Andrew, the essay that you present is informative but not in an interesting way. The introduction just lacks an interesting hook that can hold on to the attention of the admissions officer as he begins to read the paper. I found myself losing interest after the first paragraph. Then somehow, I managed to force myself to go back and read it all the way. I am glad I did that because in the last paragraph, I found the hook that could make your essay work in a more interesting manner. The hook I suggest you use is the following:
am dedicating my life to service and excellence. Texas A&M University, steeped in its' tradition and shared communal identity is the perfect place for me to strengthen that resolve. John A. Shedd wrote "a ship in harbor is safe, but that is not what ships are built for." I wish to unmoor and set forth on my journey. If I were honored to be a student at Texas A&M and a member of the Aggie family, I know I could not fail.

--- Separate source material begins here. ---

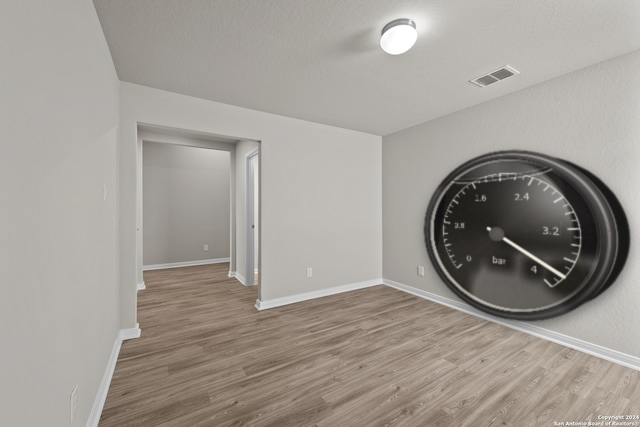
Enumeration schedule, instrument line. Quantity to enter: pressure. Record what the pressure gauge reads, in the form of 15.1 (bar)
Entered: 3.8 (bar)
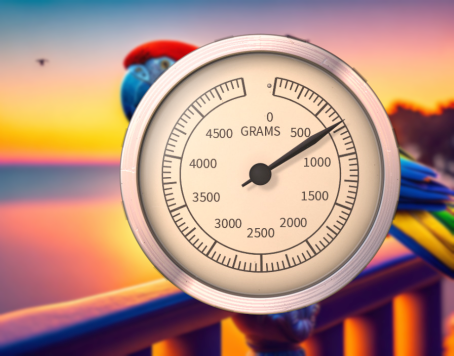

- This leads the reader to believe that you are about to embark on an interesting adventure. It gives us a sense that you are facing an unknown and that you will do your best to overcome it. Maybe you could do something to make your essay sound as exciting as this paragraph?It is always more interesting to discover the adventurous spirit of the writer rather than having to sift through what are already formulaic stories in the application forms. By making yourself sound more exciting in a way, the better your chance of being remembered come final deliberation day. Take us on this journey of yours in the unmoored ship. Let us know what is truly going on in your mind and what your belief system is. That will help show a side of you that the normal essay prompts would not present.